══ SUPPLIED RECORDS

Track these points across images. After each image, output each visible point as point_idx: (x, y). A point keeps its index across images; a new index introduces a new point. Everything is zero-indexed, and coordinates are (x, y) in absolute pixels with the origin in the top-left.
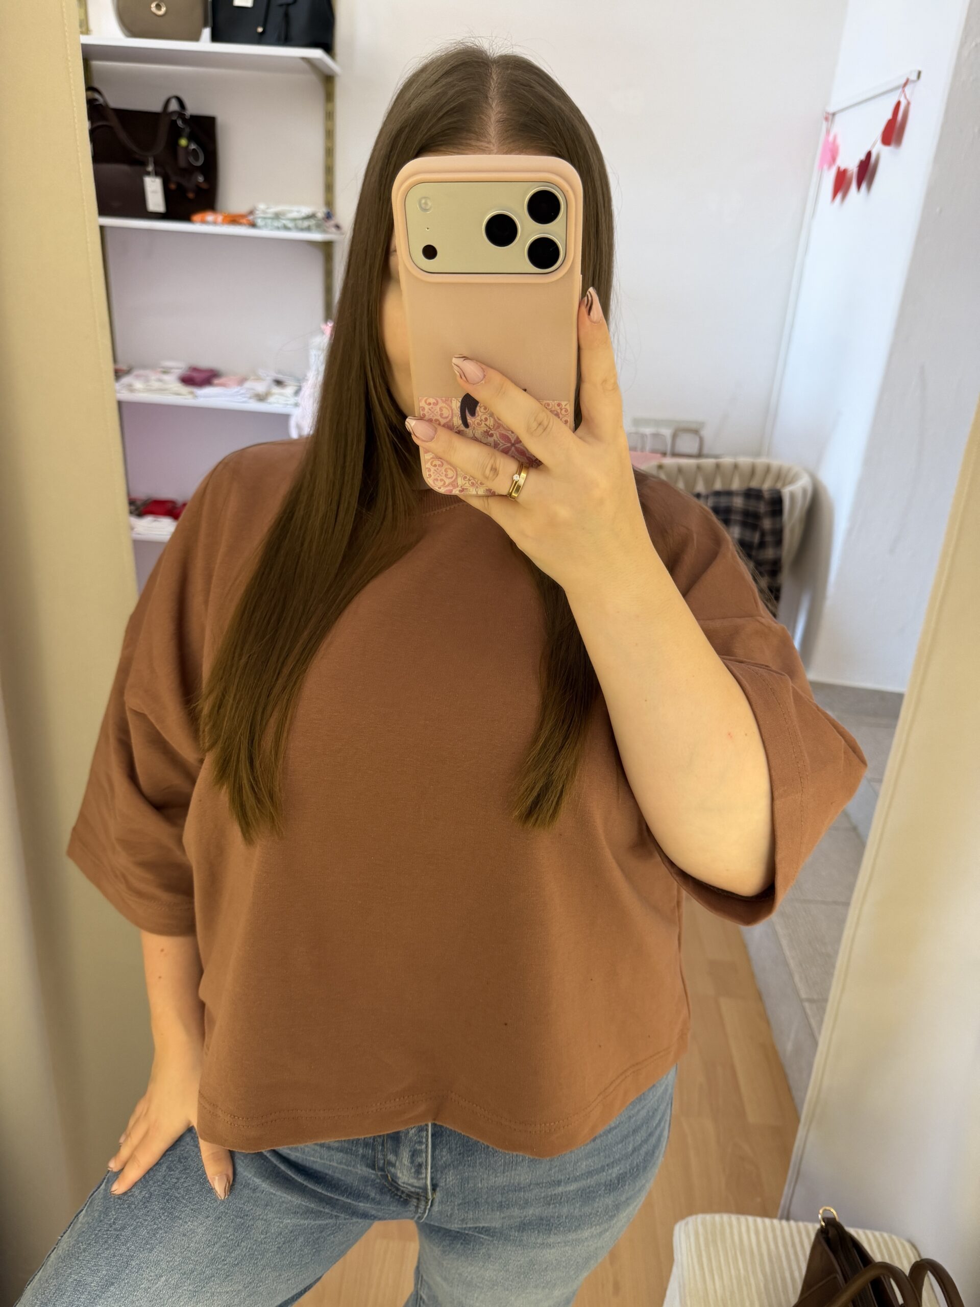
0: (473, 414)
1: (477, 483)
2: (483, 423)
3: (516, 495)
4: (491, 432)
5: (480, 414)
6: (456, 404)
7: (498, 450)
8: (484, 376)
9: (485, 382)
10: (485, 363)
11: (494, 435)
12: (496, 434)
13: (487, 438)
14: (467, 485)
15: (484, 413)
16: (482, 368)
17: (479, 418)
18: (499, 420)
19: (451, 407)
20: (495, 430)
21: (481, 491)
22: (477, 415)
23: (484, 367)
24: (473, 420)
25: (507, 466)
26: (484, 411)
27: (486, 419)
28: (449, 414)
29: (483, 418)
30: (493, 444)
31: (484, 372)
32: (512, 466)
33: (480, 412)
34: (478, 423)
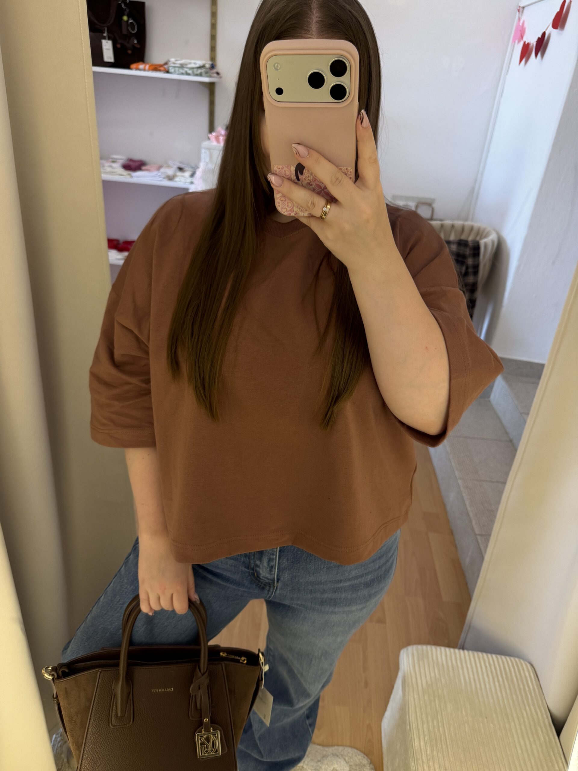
0: (302, 173)
1: (304, 210)
2: (307, 178)
3: (325, 217)
4: (311, 183)
5: (306, 174)
6: (293, 169)
7: (315, 192)
8: (309, 153)
9: (309, 156)
10: (308, 147)
11: (313, 185)
12: (314, 184)
13: (309, 186)
14: (299, 211)
15: (308, 173)
16: (307, 149)
17: (305, 176)
18: (316, 177)
19: (290, 170)
20: (313, 182)
21: (306, 214)
22: (304, 174)
23: (308, 149)
24: (302, 177)
25: (320, 202)
26: (308, 172)
27: (309, 176)
28: (289, 174)
29: (307, 175)
30: (312, 189)
31: (309, 151)
32: (322, 202)
33: (305, 173)
34: (304, 179)
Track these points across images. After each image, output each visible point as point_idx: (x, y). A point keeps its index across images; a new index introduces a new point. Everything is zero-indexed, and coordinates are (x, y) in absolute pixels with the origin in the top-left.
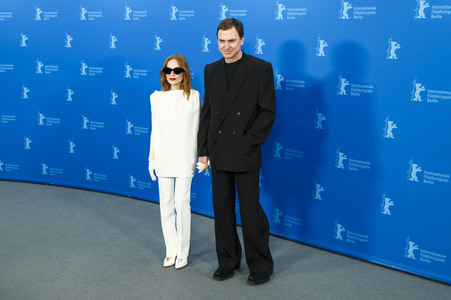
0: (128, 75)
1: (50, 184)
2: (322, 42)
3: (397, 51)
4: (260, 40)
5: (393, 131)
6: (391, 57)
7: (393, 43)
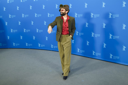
0: (49, 16)
1: (29, 49)
2: (104, 3)
3: (125, 5)
4: (86, 4)
5: (125, 27)
6: (123, 6)
7: (124, 2)
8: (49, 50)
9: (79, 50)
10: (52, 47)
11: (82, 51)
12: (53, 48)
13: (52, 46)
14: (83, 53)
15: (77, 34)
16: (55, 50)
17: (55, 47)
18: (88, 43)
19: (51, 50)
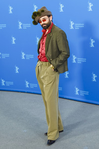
0: (20, 26)
8: (21, 92)
9: (78, 90)
10: (27, 86)
11: (83, 93)
12: (29, 88)
13: (27, 83)
14: (86, 96)
15: (74, 61)
16: (32, 92)
17: (33, 86)
18: (96, 78)
19: (26, 91)
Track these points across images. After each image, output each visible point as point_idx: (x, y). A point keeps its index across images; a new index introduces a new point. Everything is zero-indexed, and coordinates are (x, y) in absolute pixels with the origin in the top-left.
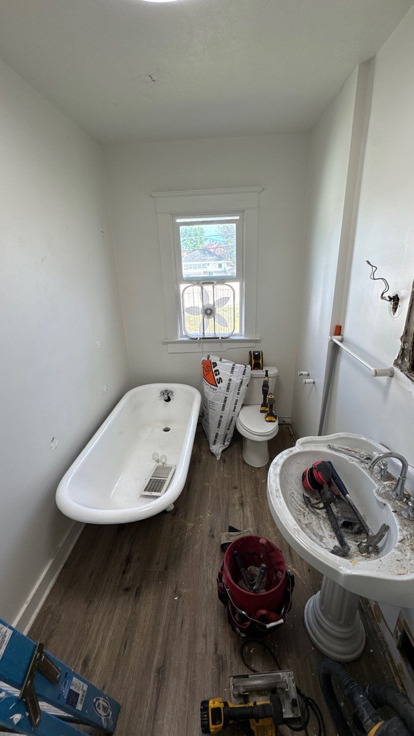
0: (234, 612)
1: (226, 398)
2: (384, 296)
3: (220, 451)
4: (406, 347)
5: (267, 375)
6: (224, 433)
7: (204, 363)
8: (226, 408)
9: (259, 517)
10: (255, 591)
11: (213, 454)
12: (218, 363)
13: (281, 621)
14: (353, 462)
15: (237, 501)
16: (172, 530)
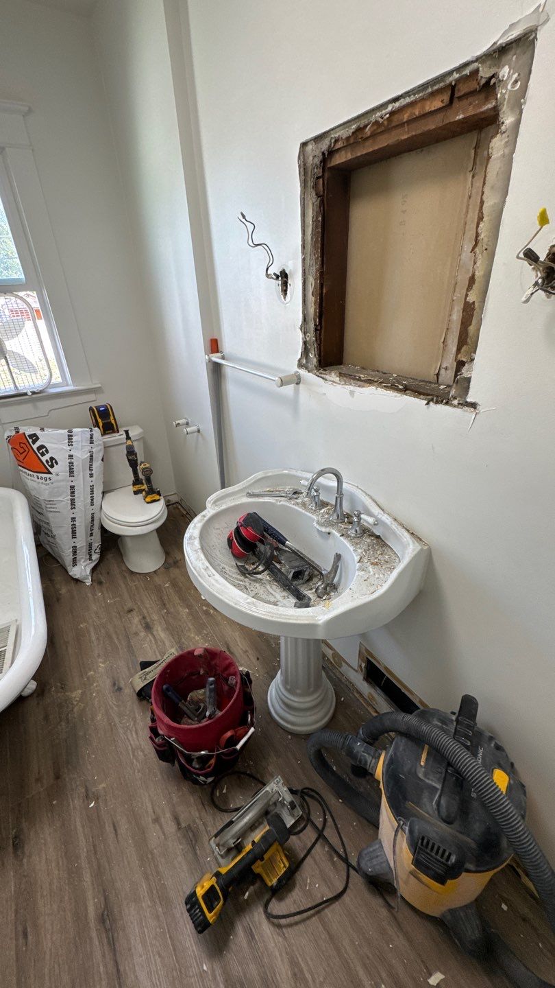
0: (189, 760)
1: (72, 487)
2: (269, 272)
3: (88, 570)
4: (308, 340)
5: (128, 438)
6: (87, 542)
7: (10, 440)
8: (78, 503)
9: (177, 632)
10: (210, 717)
11: (77, 581)
12: (39, 433)
13: (252, 730)
14: (281, 503)
15: (140, 626)
16: (46, 718)
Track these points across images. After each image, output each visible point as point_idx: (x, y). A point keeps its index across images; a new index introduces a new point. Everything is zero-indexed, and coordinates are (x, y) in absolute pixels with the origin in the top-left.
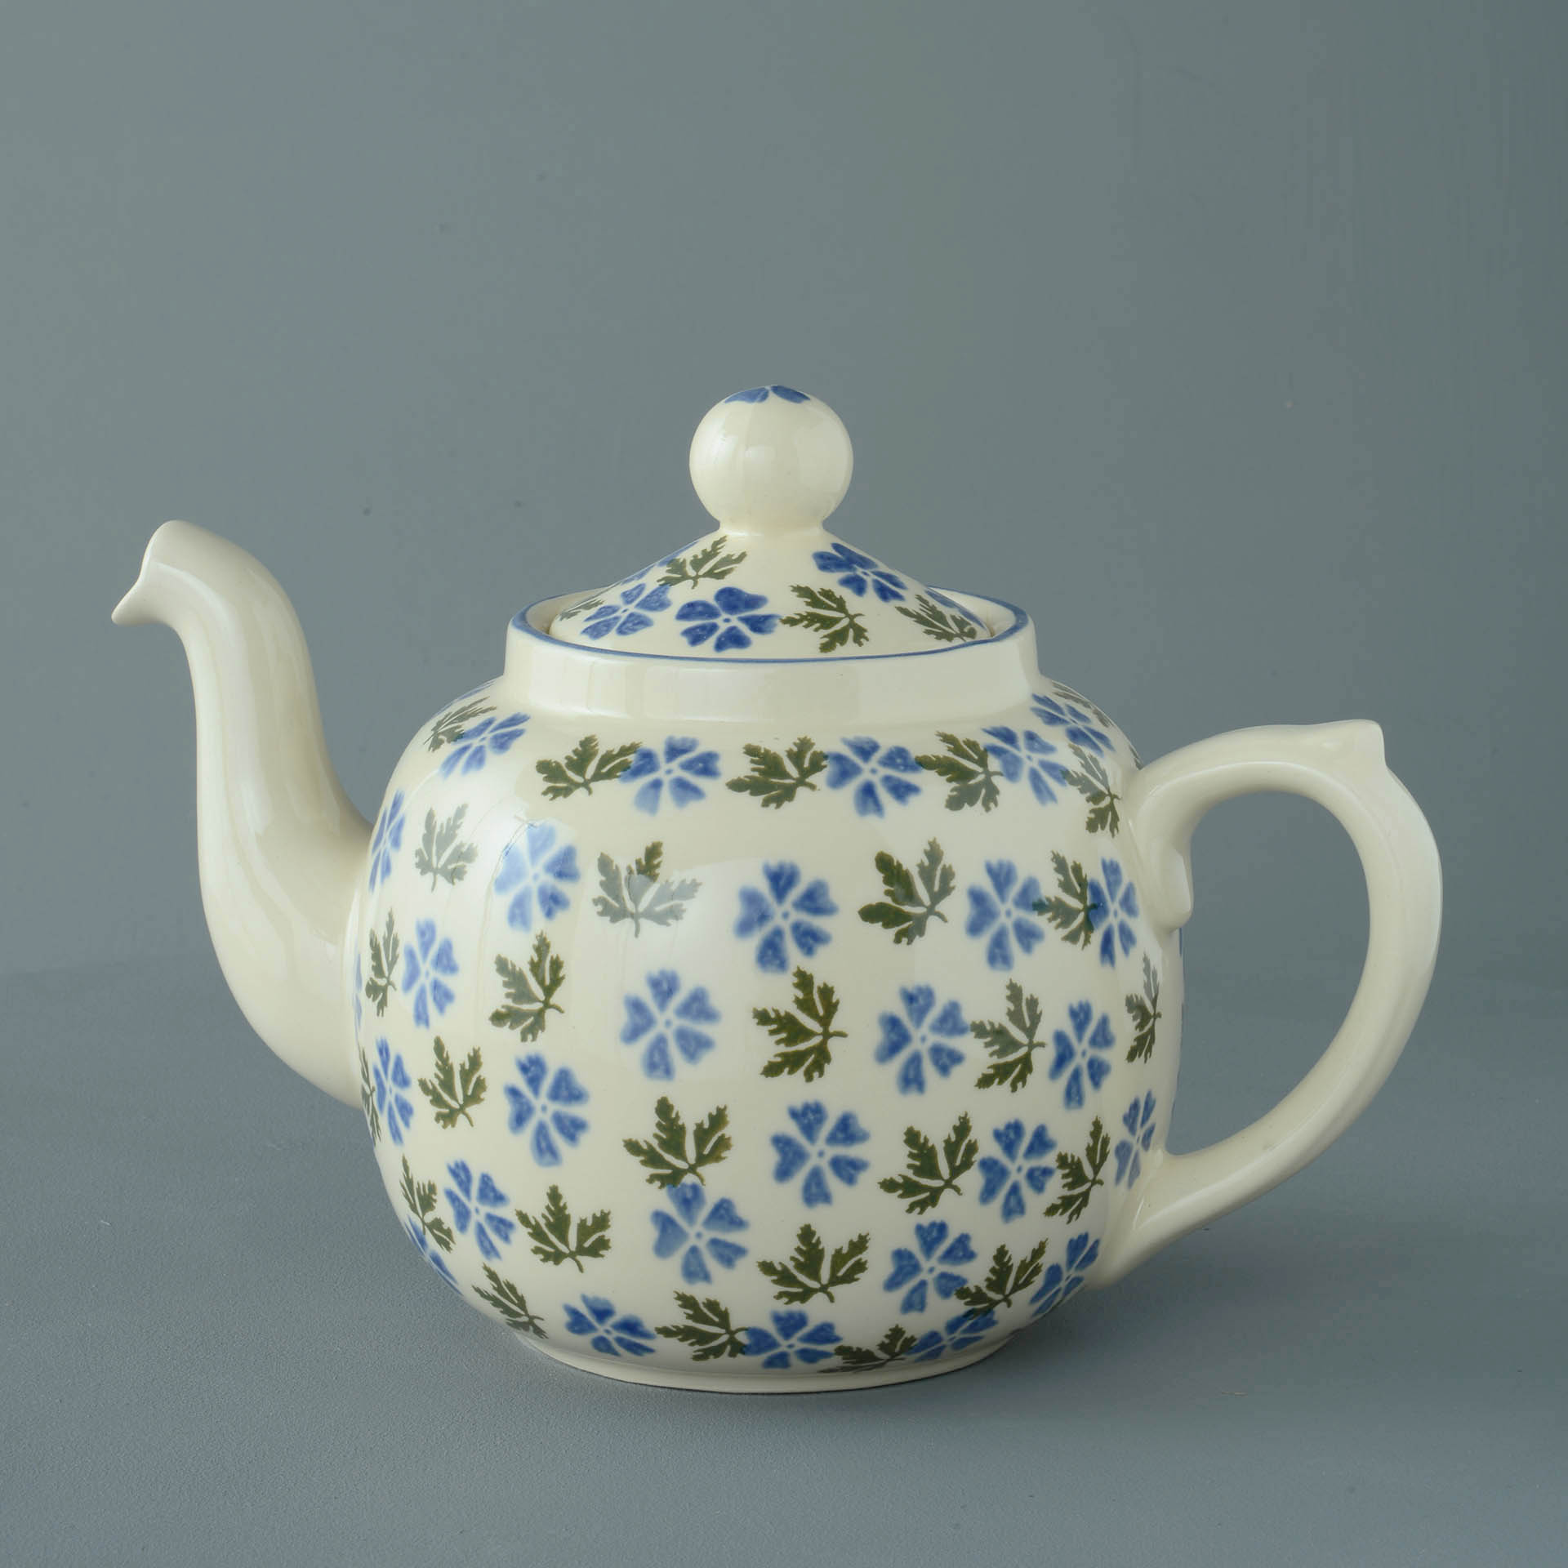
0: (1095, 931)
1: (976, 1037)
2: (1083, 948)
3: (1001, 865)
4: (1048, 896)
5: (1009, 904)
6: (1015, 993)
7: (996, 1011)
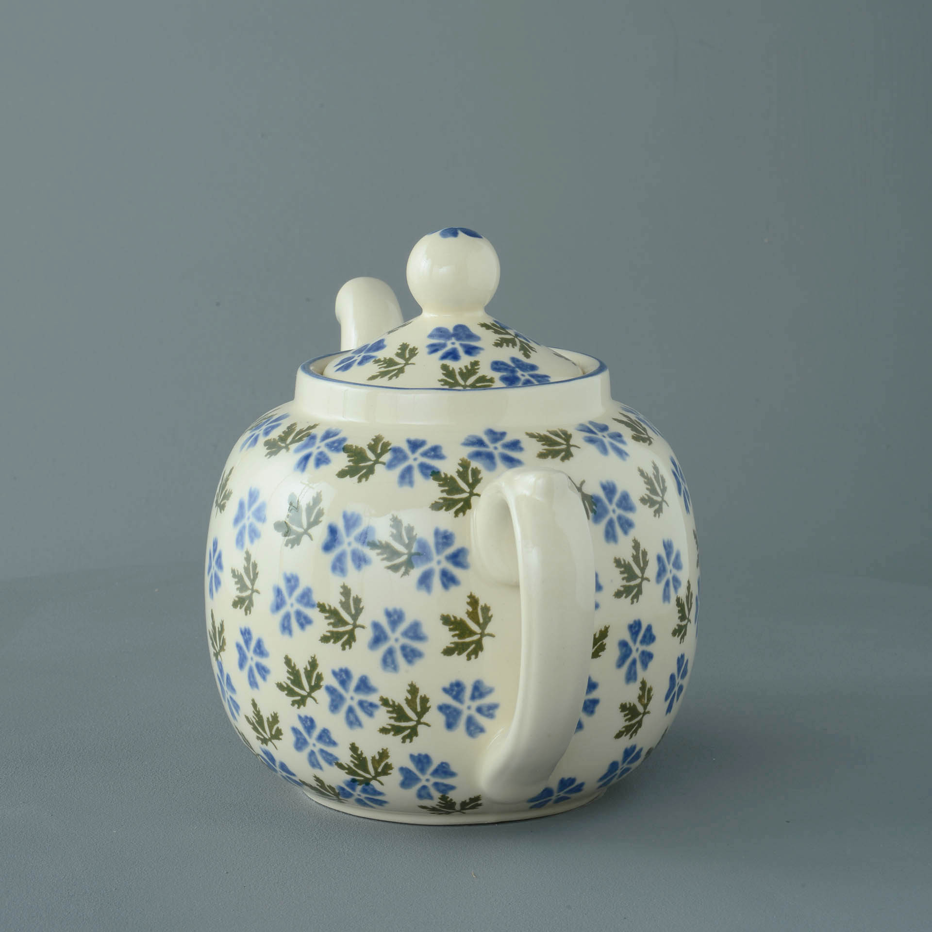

════

Output everything in the material exactly. Pictures stay out of it.

Track these points across images. After each image, output each visible point as point_idx: (x, y). A point keeps its index across images; a new index introduces a new point. Everything is zero-indexed, and coordinates are (x, y) in absolute pixels with the origin in the top-left.
0: (473, 414)
1: (477, 483)
2: (483, 423)
3: (516, 495)
4: (491, 432)
5: (480, 414)
6: (456, 404)
7: (498, 450)
8: (484, 376)
9: (485, 382)
10: (485, 363)
11: (494, 435)
12: (496, 434)
13: (487, 438)
14: (467, 485)
15: (484, 413)
16: (482, 368)
17: (479, 418)
18: (499, 420)
19: (451, 407)
20: (495, 430)
21: (481, 491)
22: (477, 415)
23: (484, 367)
24: (473, 420)
25: (507, 466)
26: (484, 411)
27: (486, 419)
28: (449, 414)
29: (483, 418)
30: (493, 444)
31: (484, 372)
32: (512, 466)
33: (480, 412)
34: (478, 423)
0: (302, 173)
1: (304, 210)
2: (307, 178)
3: (325, 217)
4: (311, 183)
5: (306, 174)
6: (293, 169)
7: (315, 192)
8: (309, 153)
9: (309, 156)
10: (308, 147)
11: (313, 185)
12: (314, 184)
13: (309, 186)
14: (299, 211)
15: (308, 173)
16: (307, 149)
17: (305, 176)
18: (316, 177)
19: (290, 170)
20: (313, 182)
21: (306, 214)
22: (304, 174)
23: (308, 149)
24: (302, 177)
25: (320, 202)
26: (308, 172)
27: (309, 176)
28: (289, 174)
29: (307, 175)
30: (312, 189)
31: (309, 151)
32: (322, 202)
33: (305, 173)
34: (304, 179)
Track these points across images. After each image, output each visible point as point_idx: (x, y). A point keeps its index across images; a new index introduces a new point. Everything is zero-indexed, and coordinates are (x, y) in absolute pixels with the origin in the top-left.
0: (128, 75)
1: (50, 184)
2: (322, 42)
3: (397, 51)
4: (260, 40)
5: (393, 131)
6: (391, 57)
7: (393, 43)
0: (49, 16)
1: (29, 49)
2: (104, 3)
3: (125, 5)
4: (86, 4)
5: (125, 27)
6: (123, 6)
7: (124, 2)
8: (49, 50)
9: (79, 50)
10: (52, 47)
11: (82, 51)
12: (53, 48)
13: (52, 46)
14: (83, 53)
15: (77, 34)
16: (55, 50)
17: (55, 47)
18: (88, 43)
19: (51, 50)
0: (20, 26)
8: (21, 92)
9: (78, 90)
10: (27, 86)
11: (83, 93)
12: (29, 88)
13: (27, 83)
14: (86, 96)
15: (74, 61)
16: (32, 92)
17: (33, 86)
18: (96, 78)
19: (26, 91)
Track these points across images. After each image, output each visible point as point_idx: (x, y). A point keeps its index across images; a new index introduces a new point. Everything is zero-indexed, and coordinates are (x, y) in absolute pixels with the origin in the top-left.
0: (234, 612)
1: (226, 398)
2: (384, 296)
3: (220, 451)
4: (406, 347)
5: (267, 375)
6: (224, 433)
7: (204, 363)
8: (226, 408)
9: (259, 517)
10: (255, 591)
11: (213, 454)
12: (218, 363)
13: (281, 621)
14: (353, 462)
15: (237, 501)
16: (172, 530)
0: (189, 760)
1: (72, 487)
2: (269, 272)
3: (88, 570)
4: (308, 340)
5: (128, 438)
6: (87, 542)
7: (10, 440)
8: (78, 503)
9: (177, 632)
10: (210, 717)
11: (77, 581)
12: (39, 433)
13: (252, 730)
14: (281, 503)
15: (140, 626)
16: (46, 718)
Track these points across images. After each image, output each visible point as point_idx: (x, y). A point keeps its index across images; a new index introduces a new point. Everything is zero-indexed, and coordinates are (x, y) in absolute pixels with the origin in the top-left.
0: (1095, 931)
1: (976, 1037)
2: (1083, 948)
3: (1001, 865)
4: (1048, 896)
5: (1009, 904)
6: (1015, 993)
7: (996, 1011)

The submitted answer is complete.